> [Aim of the exercise]
An exact copy of the records is required, minus the pictures they hold.

[Data entries]
=-=-=-=-=

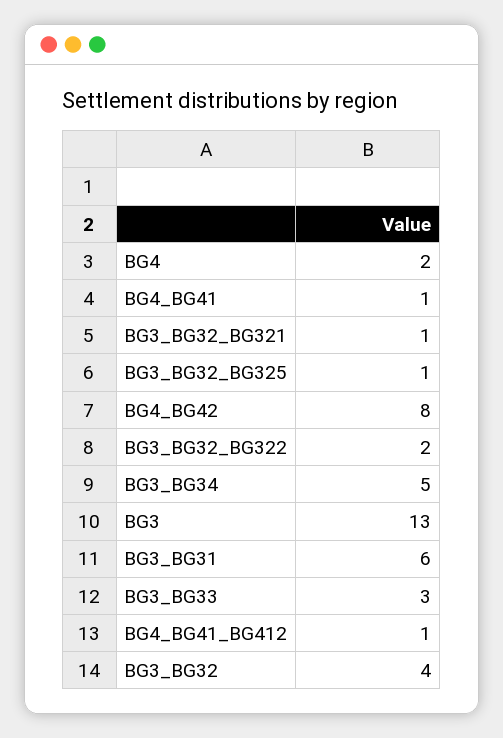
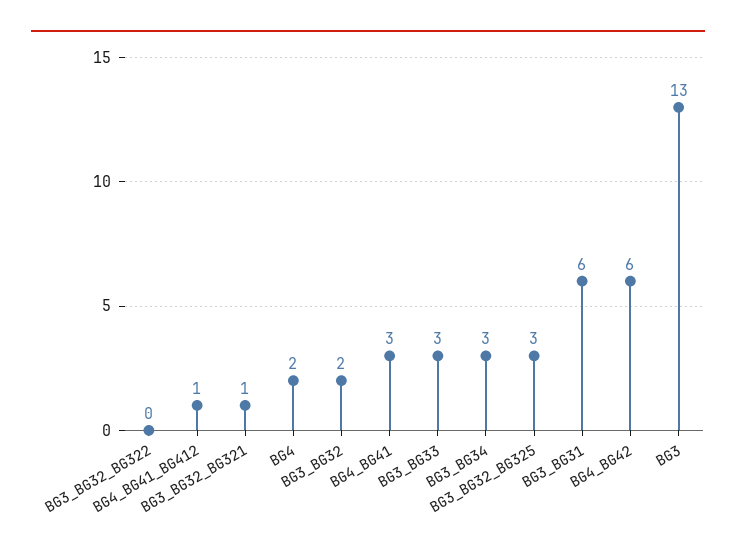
  {
    "BG4": 2,
-   "BG4_BG41": 1,
+   "BG4_BG41": 3,
    "BG3_BG32_BG321": 1,
-   "BG3_BG32_BG325": 1,
+   "BG3_BG32_BG325": 3,
-   "BG4_BG42": 8,
+   "BG4_BG42": 6,
-   "BG3_BG32_BG322": 2,
+   "BG3_BG32_BG322": 0,
-   "BG3_BG34": 5,
+   "BG3_BG34": 3,
    "BG3": 13,
    "BG3_BG31": 6,
    "BG3_BG33": 3,
    "BG4_BG41_BG412": 1,
-   "BG3_BG32": 4
+   "BG3_BG32": 2
  }

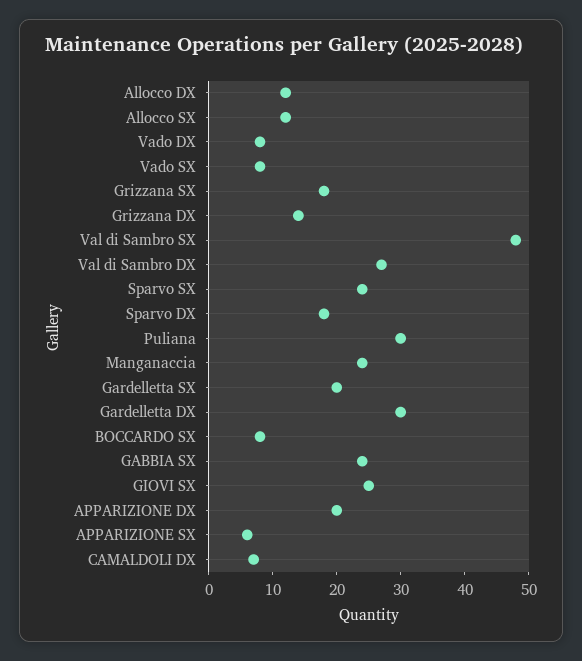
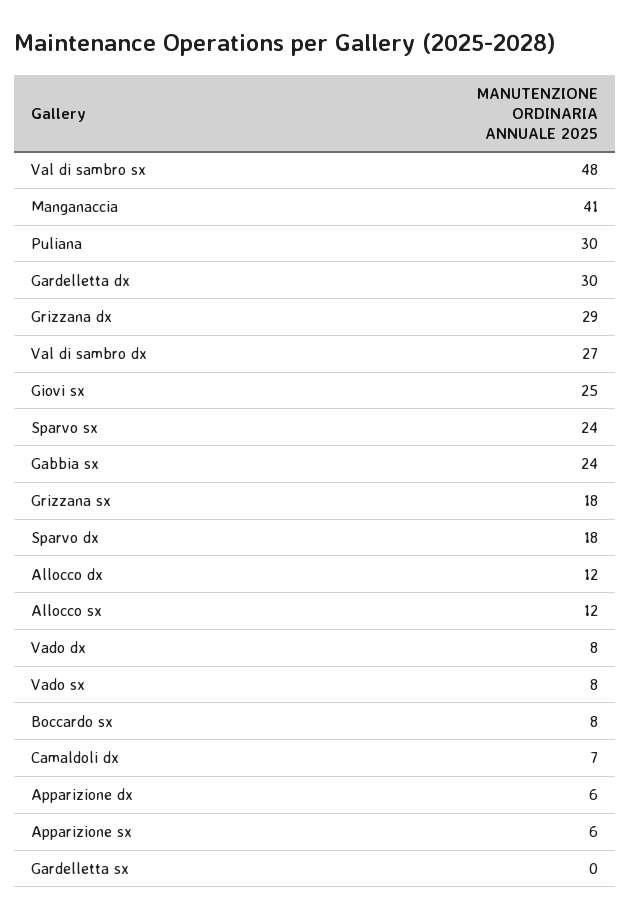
  {
    "Allocco DX": 12,
    "Allocco SX": 12,
    "Vado DX": 8,
    "Vado SX": 8,
    "Grizzana SX": 18,
-   "Grizzana DX": 15,
+   "Grizzana DX": 29,
    "Val di Sambro SX": 48,
    "Val di Sambro DX": 27,
    "Sparvo SX": 24,
    "Sparvo DX": 18,
    "Puliana": 30,
-   "Manganaccia": 25,
+   "Manganaccia": 41,
-   "Gardelletta SX": 20,
+   "Gardelletta SX": 0,
    "Gardelletta DX": 30,
    "BOCCARDO SX": 8,
    "GABBIA SX": 24,
    "GIOVI SX": 25,
-   "APPARIZIONE DX": 20,
+   "APPARIZIONE DX": 6,
    "APPARIZIONE SX": 6,
    "CAMALDOLI DX": 7
  }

=-=-=-=-=

> [Result]
  {
    "BG4": 2,
-   "BG4_BG41": 1,
+   "BG4_BG41": 3,
    "BG3_BG32_BG321": 1,
-   "BG3_BG32_BG325": 1,
+   "BG3_BG32_BG325": 3,
-   "BG4_BG42": 8,
+   "BG4_BG42": 6,
-   "BG3_BG32_BG322": 2,
+   "BG3_BG32_BG322": 0,
-   "BG3_BG34": 5,
+   "BG3_BG34": 3,
    "BG3": 13,
    "BG3_BG31": 6,
    "BG3_BG33": 3,
    "BG4_BG41_BG412": 1,
-   "BG3_BG32": 4
+   "BG3_BG32": 2
  }

  {
    "Allocco DX": 12,
    "Allocco SX": 12,
    "Vado DX": 8,
    "Vado SX": 8,
    "Grizzana SX": 18,
-   "Grizzana DX": 15,
+   "Grizzana DX": 29,
    "Val di Sambro SX": 48,
    "Val di Sambro DX": 27,
    "Sparvo SX": 24,
    "Sparvo DX": 18,
    "Puliana": 30,
-   "Manganaccia": 25,
+   "Manganaccia": 41,
-   "Gardelletta SX": 20,
+   "Gardelletta SX": 0,
    "Gardelletta DX": 30,
    "BOCCARDO SX": 8,
    "GABBIA SX": 24,
    "GIOVI SX": 25,
-   "APPARIZIONE DX": 20,
+   "APPARIZIONE DX": 6,
    "APPARIZIONE SX": 6,
    "CAMALDOLI DX": 7
  }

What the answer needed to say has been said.